On y arrive en se frottant les mains. Les uns tentent de les réchauffer, les autres ont hâte de commencer, et, pour certains, ce n’est qu’un geste qui traduit le bonheur de se retrouver. La saison morte vient de démarrer et l’hiver est très long, trop long. On y cherche désespérément les moments taurins comme on dégote les coquillages sur le bord de la plage. Un par un, attentif, pour ne perdre aucune bonne occasion de se retrouver pour sentir et parler toro.
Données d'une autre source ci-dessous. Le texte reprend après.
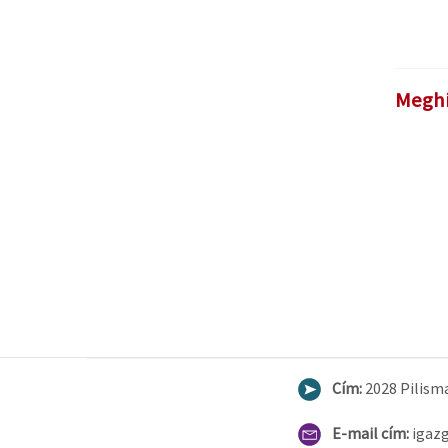
Meghí
Cím:
2028 Pilisma
E-mail cím:
igaz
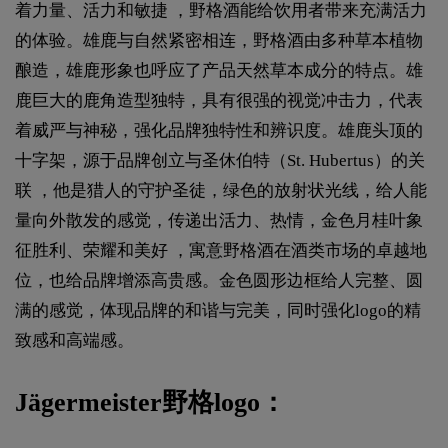
着力量、活力和敏捷 ，野格酒能给饮用者带来充满活力
的体验。雄鹿与自然紧密相连，野格酒由多种草本植物
酿造，雄鹿形象也呼应了产品天然草本成分的特点。雄
鹿巨大的鹿角造型独特，具有很强的视觉冲击力，代表
着威严与神秘，强化品牌独特性和辨识度。雄鹿头顶的
十字架，源于品牌创立与圣休伯特（St. Hubertus）的关
联 ，他是猎人的守护圣徒，绿色的放射状光线，给人能
量向外散发的感觉，传递出活力、热情，金色月桂叶象
征胜利、荣耀和美好 ，寓意野格酒在酒类市场的卓越地
位，也给品牌增添高贵感。金色圆形边框给人完整、圆
满的感觉，体现品牌的和谐与完美，同时强化logo的精
致感和高端感。
Jägermeister野格logo：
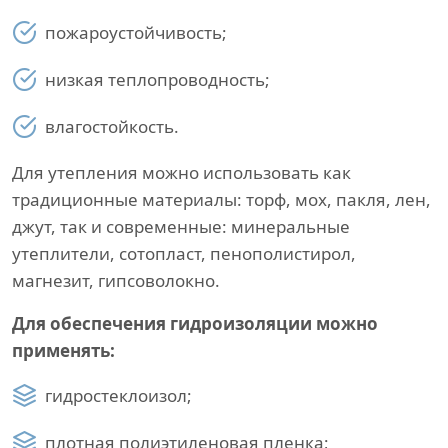
пожароустойчивость;
низкая теплопроводность;
влагостойкость.
Для утепления можно использовать как
традиционные материалы: торф, мох, пакля, лен,
джут, так и современные: минеральные
утеплители, сотопласт, пенополистирол,
магнезит, гипсоволокно.
Для обеспечения гидроизоляции можно
применять:
гидростеклоизол;
плотная полиэтиленовая пленка;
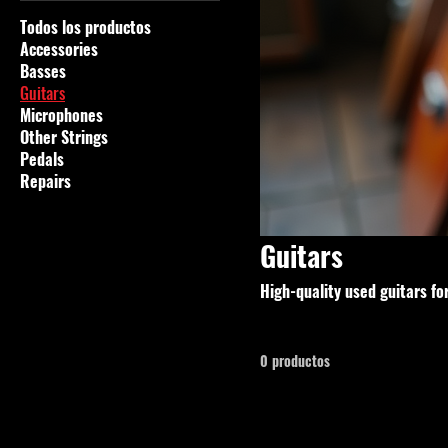
Todos los productos
Accessories
Basses
Guitars
Microphones
Other Strings
Pedals
Repairs
Guitars
High-quality used guitars for
0 productos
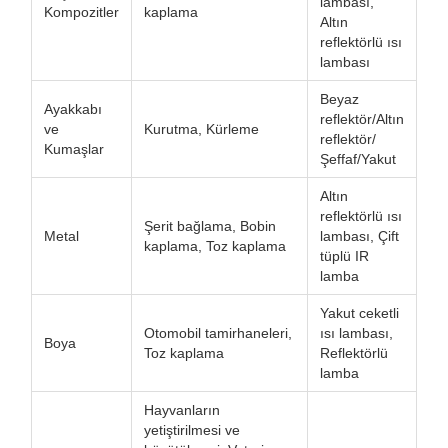
lambası,
Kompozitler
kaplama
Altın
reflektörlü ısı
lambası
Beyaz
Ayakkabı
reflektör/Altın
ve
Kurutma, Kürleme
reflektör/
Kumaşlar
Şeffaf/Yakut
Altın
reflektörlü ısı
Şerit bağlama, Bobin
Metal
lambası, Çift
kaplama, Toz kaplama
tüplü IR
lamba
Yakut ceketli
Otomobil tamirhaneleri,
ısı lambası,
Boya
Toz kaplama
Reflektörlü
lamba
Hayvanların
yetiştirilmesi ve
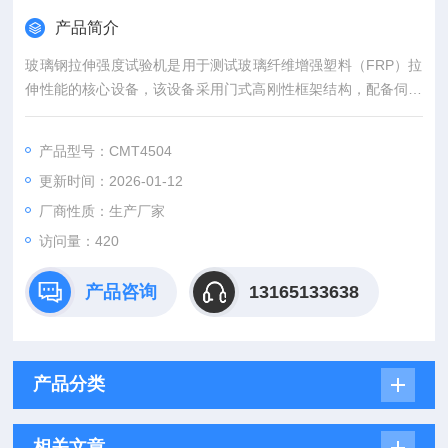
产品简介
玻璃钢拉伸强度试验机是用于测试玻璃纤维增强塑料（FRP）拉
伸性能的核心设备，该设备采用门式高刚性框架结构，配备伺服
电机驱动及滚珠丝杠传动系统，力值精度为±0.5% 。试验速度范
围0.001-500mm/min，有效拉伸空间可达800-900mm，。控制
产品型号：CMT4504
系统支持Windows操作系统，具备动态数据曲线显示功能，并配
更新时间：2026-01-12
置电子限位保护、超载自动保护等安全装置。
厂商性质：生产厂家
访问量：420
产品咨询
13165133638
产品分类
相关文章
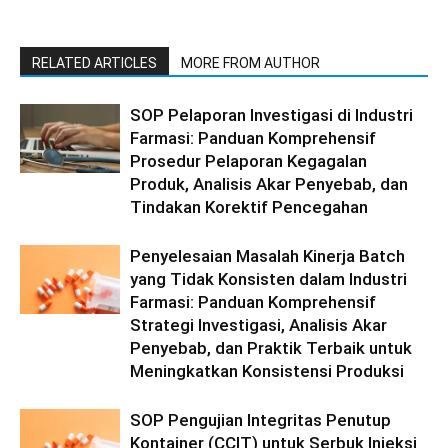
RELATED ARTICLES
MORE FROM AUTHOR
SOP Pelaporan Investigasi di Industri
Farmasi: Panduan Komprehensif
Prosedur Pelaporan Kegagalan
Produk, Analisis Akar Penyebab, dan
Tindakan Korektif Pencegahan
Penyelesaian Masalah Kinerja Batch
yang Tidak Konsisten dalam Industri
Farmasi: Panduan Komprehensif
Strategi Investigasi, Analisis Akar
Penyebab, dan Praktik Terbaik untuk
Meningkatkan Konsistensi Produksi
SOP Pengujian Integritas Penutup
Kontainer (CCIT) untuk Serbuk Injeksi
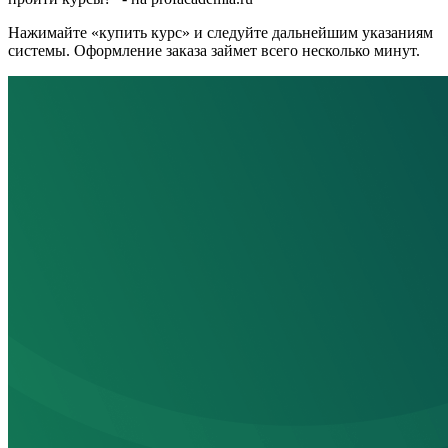
Нажимайте «купить курс» и следуйте дальнейшим указаниям
системы. Оформление заказа займет всего несколько минут.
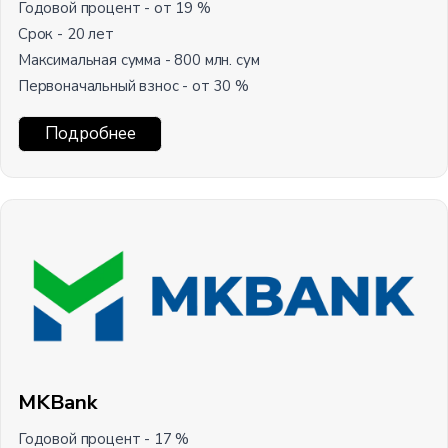
Годовой процент - от 19 %
Срок - 20 лет
Максимальная сумма - 800 млн. сум
Первоначальный взнос - от 30 %
Подробнее
MKBank
Годовой процент - 17 %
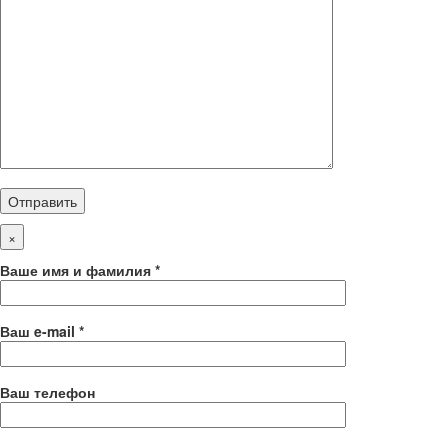
×
Ваше имя и фамилия *
Ваш e-mail *
Ваш телефон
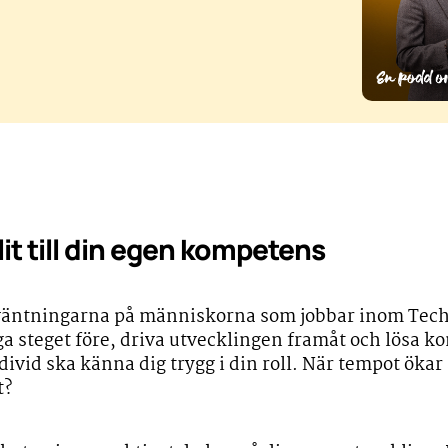
lit till din egen kompetens
rväntningarna på människorna som jobbar inom Tech 
a steget före, driva utvecklingen framåt och lösa 
vid ska känna dig trygg i din roll. När tempot ökar ä
t?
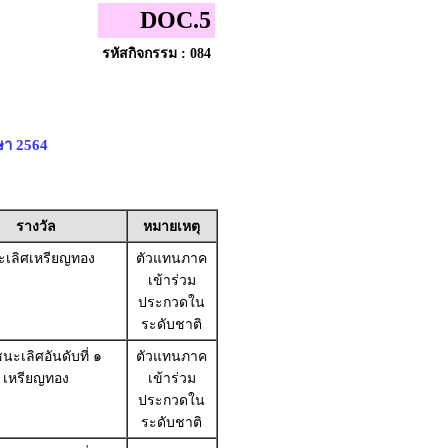
DOC.5
รหัสกิจกรรม : 084
ษา 2564
รางวัล
หมายเหตุ
เลิศเหรียญทอง
ตัวแทนภาค
เข้าร่วม
ประกวดใน
ระดับชาติ
นะเลิศอันดับที่ ๑
ตัวแทนภาค
เหรียญทอง
เข้าร่วม
ประกวดใน
ระดับชาติ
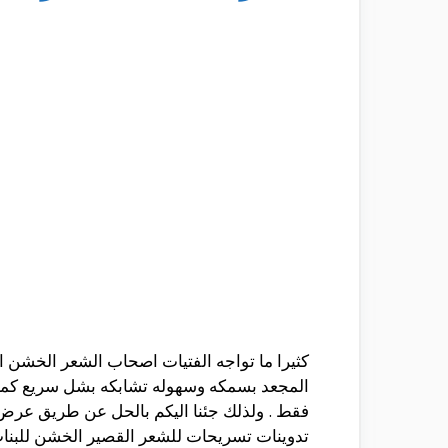
كثيرا ما تواجه الفتيات اصحاب الشعر الخشن
المجعد بسمكه وسهوله تشابكه بشل سريع كما ا
فقط . ولذلك جئنا اليكم بالحل عن طريق عرض 
تدوينات تسريحات للشعر القصير الخشن للبنات 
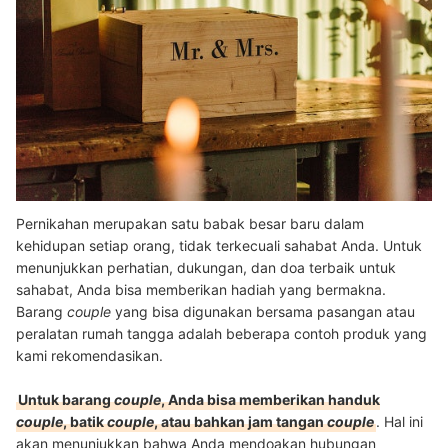
Pernikahan merupakan satu babak besar baru dalam
kehidupan setiap orang, tidak terkecuali sahabat Anda. Untuk
menunjukkan perhatian, dukungan, dan doa terbaik untuk
sahabat, Anda bisa memberikan hadiah yang bermakna.
Barang
couple
yang bisa digunakan bersama pasangan atau
peralatan rumah tangga adalah beberapa contoh produk yang
kami rekomendasikan.
Untuk barang
couple
, Anda bisa memberikan handuk
couple
, batik
couple
, atau bahkan jam tangan
couple
. Hal ini
akan menunjukkan bahwa Anda mendoakan hubungan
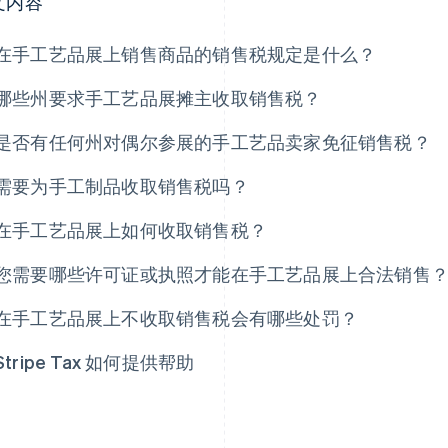
文内容
在手工艺品展上销售商品的销售税规定是什么？
哪些州要求手工艺品展摊主收取销售税？
是否有任何州对偶尔参展的手工艺品卖家免征销售税？
需要为手工制品收取销售税吗？
在手工艺品展上如何收取销售税？
您需要哪些许可证或执照才能在手工艺品展上合法销售
在手工艺品展上不收取销售税会有哪些处罚？
Stripe Tax 如何提供帮助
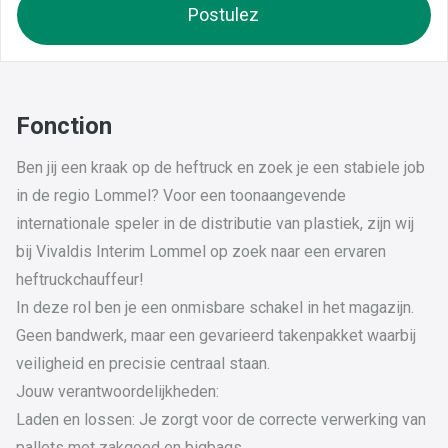
Postulez
Fonction
Ben jij een kraak op de heftruck en zoek je een stabiele job
in de regio Lommel? Voor een toonaangevende
internationale speler in de distributie van plastiek, zijn wij
bij Vivaldis Interim Lommel op zoek naar een ervaren
heftruckchauffeur!
In deze rol ben je een onmisbare schakel in het magazijn.
Geen bandwerk, maar een gevarieerd takenpakket waarbij
veiligheid en precisie centraal staan.
Jouw verantwoordelijkheden:
Laden en lossen: Je zorgt voor de correcte verwerking van
pallets met zakgoed en bigbags.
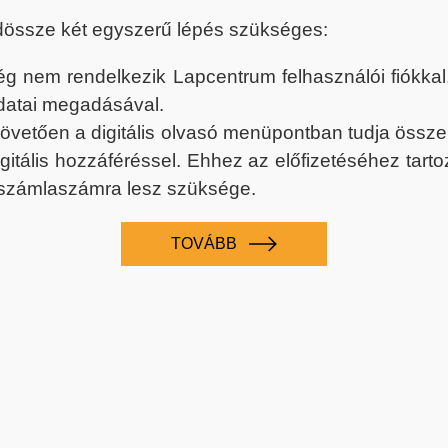
dössze két egyszerű lépés szükséges:
nem rendelkezik Lapcentrum felhasználói fiókkal, k
datai megadásával.
 követően a digitális olvasó menüpontban tudja össz
digitális hozzáféréssel. Ehhez az előfizetéséhez tar
 számlaszámra lesz szüksége.
TOVÁBB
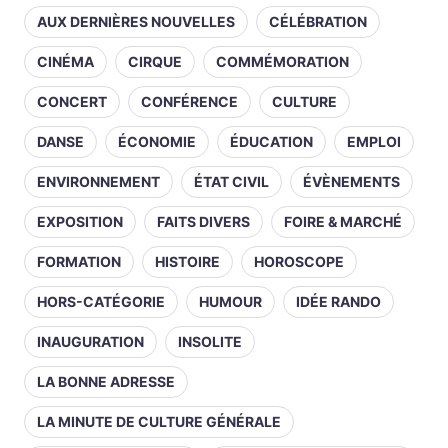
AUX DERNIÈRES NOUVELLES
CÉLÉBRATION
CINÉMA
CIRQUE
COMMÉMORATION
CONCERT
CONFÉRENCE
CULTURE
DANSE
ÉCONOMIE
ÉDUCATION
EMPLOI
ENVIRONNEMENT
ÉTAT CIVIL
ÉVÈNEMENTS
EXPOSITION
FAITS DIVERS
FOIRE & MARCHÉ
FORMATION
HISTOIRE
HOROSCOPE
HORS-CATÉGORIE
HUMOUR
IDÉE RANDO
INAUGURATION
INSOLITE
LA BONNE ADRESSE
LA MINUTE DE CULTURE GÉNÉRALE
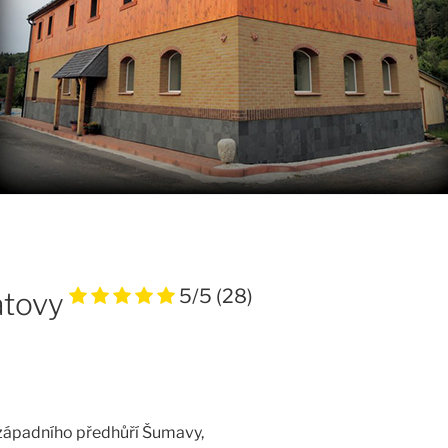
5/5
(28)
atovy
západního předhůří Šumavy,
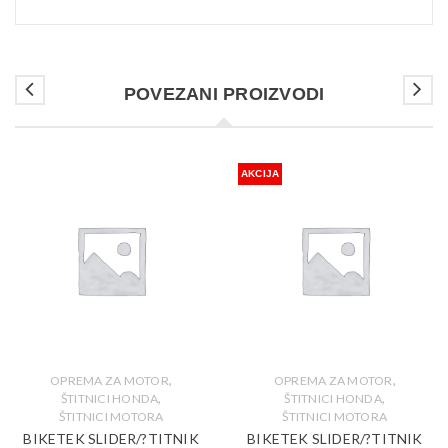
POVEZANI PROIZVODI
AKCIJA
,
,
OPREMA ZA MOTOR
OPREMA ZA MOTOR
,
,
ŠTITNICI HONDA
ŠTITNICI HONDA
ŠTITNICI MOTORA
ŠTITNICI MOTORA
BIKETEK SLIDER/?TITNIK
BIKETEK SLIDER/?TITNIK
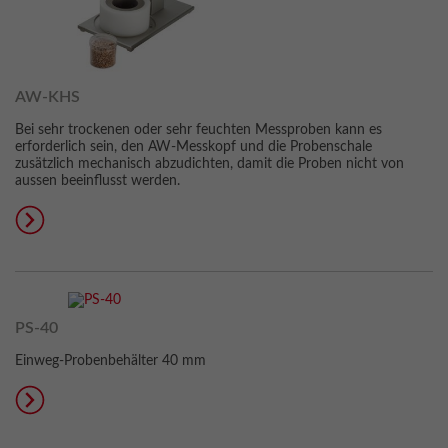
AW-KHS
Bei sehr trockenen oder sehr feuchten Messproben kann es
erforderlich sein, den AW-Messkopf und die Probenschale
zusätzlich mechanisch abzudichten, damit die Proben nicht von
aussen beeinflusst werden.
PS-40
Einweg-Probenbehälter 40 mm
Alors on se frotte les mains, surtout pour la dernière raison, car on sait que rien ne va venir nous gâcher cette matinée et ce début d’après-midi, perdus dans la montagne.

Le café brûlant terminé, chacun cherche une place autour des flammes que crache bruyamment le brûleur de propane. Les fers alignés rougissent peu à peu et les tâches sont réparties. L’herradero peut commencer.

Au rythme des becerros, l’air se remplit de cette odeur si caractéristique de poil brûlé. Odeur âcre et pesante, peu ragoûtante en réalité, mais que l’on rêverait pouvoir renifler du bout des narines si l’on devait passer son samedi le cul dans le canapé ou errants dans un centre commercial bondé. Aujourd’hui, jour de chance, ça sent bon le poil brûlé. Ce parfum, on le conserve imprégné dans les vêtements et, le soir venu, on le ramène à la maison. Bien contents qu’on est de notre journée.

Au suivant ! La porte du corral s’ouvre ; un jeune mâle se lance dans l’étroit couloir et, de son impétuosité, s’enferme tout seul dans le cajón, le préposé à la tête récite à voix haute le numéro du crotal que le vétérinaire échange pour un numéro à deux chiffres tatoué sur le flanc pendant que le ganadero choisit le nom de l’animal. Baptême du feu. Au contact du fer, le poil s’embrase et la fumée nous envahit comme un brouillard une matinée d’hiver en rase campagne. La lourde fumée grise semble s’incruster dans le pelage de l’animal, et puis, finalement, fidèle à sa condition vaporeuse, s’effrite, s’élève et disparaît. On ouvre le cajón et l’animal vexé s’enfuit. Je ne suis pas sûr qu’il gardera un bon souvenir de l’odeur de poil brûlé.